• **Assignment**
Among the lines of the records, find all that carry the word "APERTURE" and copy them.

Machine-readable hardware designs
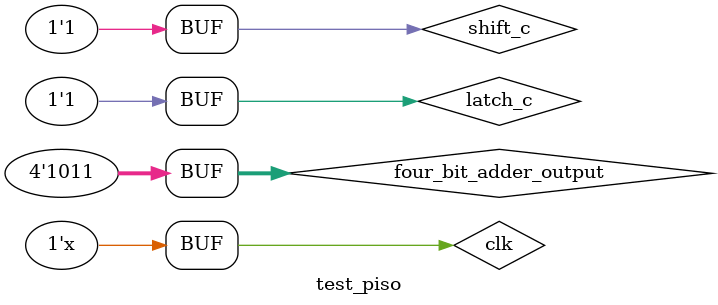
<source format=v>
`timescale 1ns / 1ps


module test_piso;

	// Inputs
	reg clk;
	reg latch_c;
	reg shift_c;
	reg [3:0] four_bit_adder_output;

	// Outputs
	wire c;

	// Instantiate the Unit Under Test (UUT)
	piso uut (
		.clk(clk), 
		.latch_c(latch_c), 
		.shift_c(shift_c), 
		.four_bit_adder_output(four_bit_adder_output), 
		.c(c)
	);

	initial begin
		// Initialize Inputs
		clk = 0;
		latch_c = 0;
		shift_c = 0;
		four_bit_adder_output = 0;

		#100;
		#5;
		
		
		latch_c = 0;
		shift_c = 1;
		four_bit_adder_output = 4'b1011;

		#100;
		
		
		
		latch_c = 1;
		shift_c = 1;
		#100;
		
		latch_c = 1;
		shift_c = 1;
		#100;
		
		latch_c = 1;
		shift_c = 1;
		#100;
		
	
	end
      
		always #50 clk = ~clk;
		
		
		
endmodule


</source>
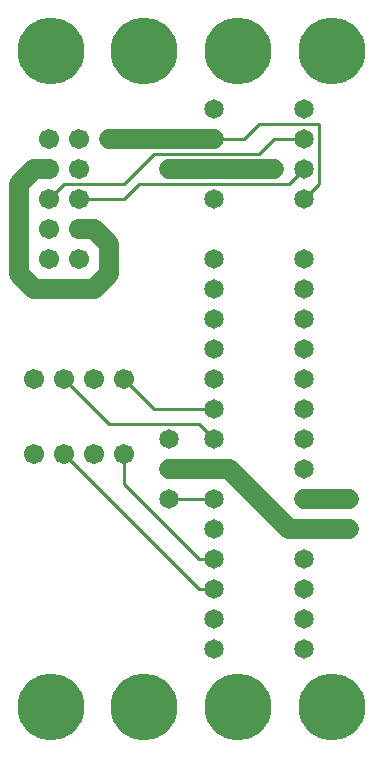
<source format=gbl>
%MOIN*%
%FSLAX25Y25*%
G04 D10 used for Character Trace; *
G04     Circle (OD=.01000) (No hole)*
G04 D11 used for Power Trace; *
G04     Circle (OD=.06500) (No hole)*
G04 D12 used for Signal Trace; *
G04     Circle (OD=.01100) (No hole)*
G04 D13 used for Via; *
G04     Circle (OD=.05800) (Round. Hole ID=.02800)*
G04 D14 used for Component hole; *
G04     Circle (OD=.06500) (Round. Hole ID=.03500)*
G04 D15 used for Component hole; *
G04     Circle (OD=.06700) (Round. Hole ID=.04300)*
G04 D16 used for Component hole; *
G04     Circle (OD=.08100) (Round. Hole ID=.05100)*
G04 D17 used for Component hole; *
G04     Circle (OD=.08900) (Round. Hole ID=.05900)*
G04 D18 used for Component hole; *
G04     Circle (OD=.11300) (Round. Hole ID=.08300)*
G04 D19 used for Component hole; *
G04     Circle (OD=.16000) (Round. Hole ID=.13000)*
G04 D20 used for Component hole; *
G04     Circle (OD=.18300) (Round. Hole ID=.15300)*
G04 D21 used for Component hole; *
G04     Circle (OD=.22291) (Round. Hole ID=.19291)*
%ADD10C,.01000*%
%ADD11C,.06500*%
%ADD12C,.01100*%
%ADD13C,.05800*%
%ADD14C,.06500*%
%ADD15C,.06700*%
%ADD16C,.08100*%
%ADD17C,.08900*%
%ADD18C,.11300*%
%ADD19C,.16000*%
%ADD20C,.18300*%
%ADD21C,.22291*%
%IPPOS*%
%LPD*%
G90*X0Y0D02*D21*X15625Y15625D03*X46875D03*D12*    
X65000Y65000D02*X70000D01*D14*D03*D12*X65000D02*  
X40000Y90000D01*Y100000D01*D15*D03*X30000D03*D12* 
X35000Y110000D02*X65000D01*X70000Y105000D01*D14*  
D03*Y115000D03*D12*X50000D01*X40000Y125000D01*D15*
D03*X30000D03*D12*X35000Y110000D02*               
X20000Y125000D01*D15*D03*X10000D03*Y100000D03*    
X20000D03*D12*X65000Y55000D01*X70000D01*D14*D03*  
Y45000D03*Y75000D03*Y35000D03*D11*X95000Y75000D02*
X100000D01*D14*D03*D11*X115000D01*D14*D03*        
Y85000D03*D11*X100000D01*D14*D03*D11*             
X95000Y75000D02*X75000Y95000D01*X70000D01*D14*D03*
D11*X55000D01*D14*D03*Y105000D03*Y85000D03*D12*   
X70000D01*D14*D03*X100000Y55000D03*Y115000D03*    
Y65000D03*Y95000D03*Y105000D03*Y125000D03*        
X70000D03*X100000Y45000D03*Y135000D03*X70000D03*  
X100000Y35000D03*Y145000D03*X70000D03*            
X100000Y155000D03*X70000D03*D21*X78125Y15625D03*  
D11*X10000Y155000D02*X30000D01*X10000D02*         
X5000Y160000D01*Y190000D01*X10000Y195000D01*      
X15000D01*D15*D03*D12*Y185000D02*X20000Y190000D01*
D15*X15000Y185000D03*D12*X20000Y190000D02*        
X40000D01*X50000Y200000D01*X85000D01*             
X90000Y205000D01*X100000D01*D14*D03*D12*          
X105000Y190000D02*Y210000D01*X100000Y185000D02*   
X105000Y190000D01*D14*X100000Y185000D03*D12*      
X45000Y190000D02*X95000D01*X40000Y185000D02*      
X45000Y190000D01*X25000Y185000D02*X40000D01*D15*  
X25000D03*X15000Y175000D03*X25000Y195000D03*      
Y175000D03*D11*X30000D01*X35000Y170000D01*        
Y160000D01*X30000Y155000D01*D15*X25000Y165000D03* 
X15000D03*D14*X70000Y195000D03*D11*X55000D01*D14* 
D03*Y205000D03*D11*X35000D01*D13*D03*D15*         
X25000D03*D11*X55000D02*X70000D01*D14*D03*D12*    
X80000D01*X85000Y210000D01*X105000D01*D14*        
X100000Y215000D03*D13*X90000Y195000D03*D11*       
X70000D01*D14*Y185000D03*Y215000D03*D12*          
X95000Y190000D02*X100000Y195000D01*D14*D03*       
X70000Y165000D03*X100000D03*D21*X109375Y234375D03*
X78125D03*X46875D03*X15625D03*D15*                
X15000Y205000D03*D21*X109375Y15625D03*M02*        

</source>
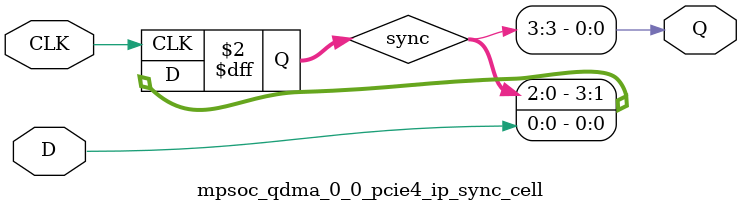
<source format=v>

`timescale 1ps / 1ps

(* DowngradeIPIdentifiedWarnings = "yes" *)
module mpsoc_qdma_0_0_pcie4_ip_sync_cell #
(
    parameter integer STAGE = 3
)
(
    //-------------------------------------------------------------------------- 
    //  Input Ports
    //-------------------------------------------------------------------------- 
    input                               CLK,
    input                               D,
    
    //-------------------------------------------------------------------------- 
    //  Output Ports
    //-------------------------------------------------------------------------- 
    output                              Q
);
    //-------------------------------------------------------------------------- 
    //  Synchronized Signals
    //--------------------------------------------------------------------------  
    (* ASYNC_REG = "TRUE", SHIFT_EXTRACT = "NO" *) reg [STAGE:0] sync;                                                            



//--------------------------------------------------------------------------------------------------
//  Synchronizier
//--------------------------------------------------------------------------------------------------
always @ (posedge CLK)
begin

    sync <= {sync[(STAGE-1):0], D};
            
end   



//--------------------------------------------------------------------------------------------------
//  Generate Output
//--------------------------------------------------------------------------------------------------
assign Q = sync[STAGE];



endmodule

</source>
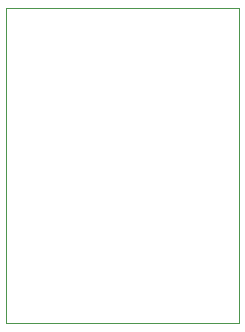
<source format=gbr>
%TF.GenerationSoftware,KiCad,Pcbnew,7.0.9*%
%TF.CreationDate,2024-06-25T19:37:57+09:00*%
%TF.ProjectId,08-REG_mod,30382d52-4547-45f6-9d6f-642e6b696361,rev?*%
%TF.SameCoordinates,Original*%
%TF.FileFunction,Profile,NP*%
%FSLAX46Y46*%
G04 Gerber Fmt 4.6, Leading zero omitted, Abs format (unit mm)*
G04 Created by KiCad (PCBNEW 7.0.9) date 2024-06-25 19:37:57*
%MOMM*%
%LPD*%
G01*
G04 APERTURE LIST*
%TA.AperFunction,Profile*%
%ADD10C,0.100000*%
%TD*%
G04 APERTURE END LIST*
D10*
X102870000Y-55245000D02*
X122555000Y-55245000D01*
X122555000Y-81915000D01*
X102870000Y-81915000D01*
X102870000Y-55245000D01*
M02*

</source>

• **The answer**
G04 APERTURE LIST*
G04 APERTURE END LIST*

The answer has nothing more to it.